_What you have to do_:
Reproduce the data below word for word, omitting the pictures.

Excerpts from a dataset

* * * * *

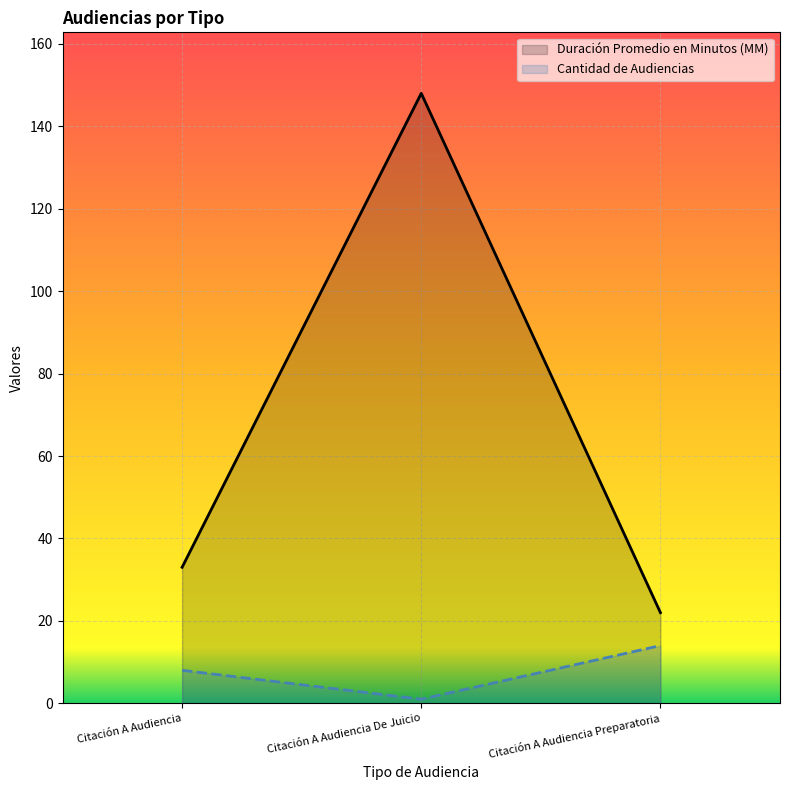

Reading left to right, list all the values displayed in this chart.

Duración Promedio en Minutos (MM): 33	148	22
Cantidad de Audiencias: 8	1	14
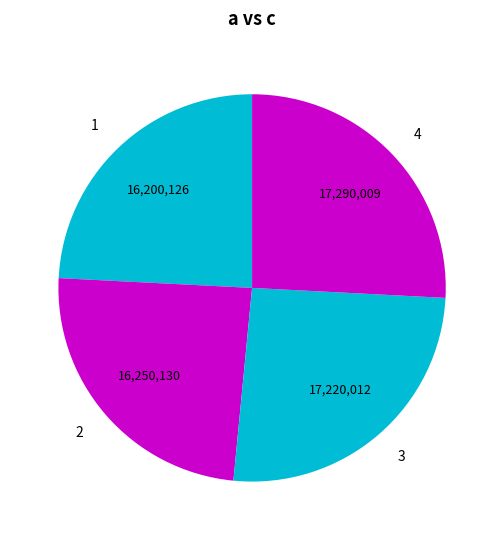

How many segments does this pie chart have?

4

* * * * *

_Solution for this exercise_:
Reading left to right, list all the values displayed in this chart.

Duración Promedio en Minutos (MM): 33	148	22
Cantidad de Audiencias: 8	1	14

How many segments does this pie chart have?

4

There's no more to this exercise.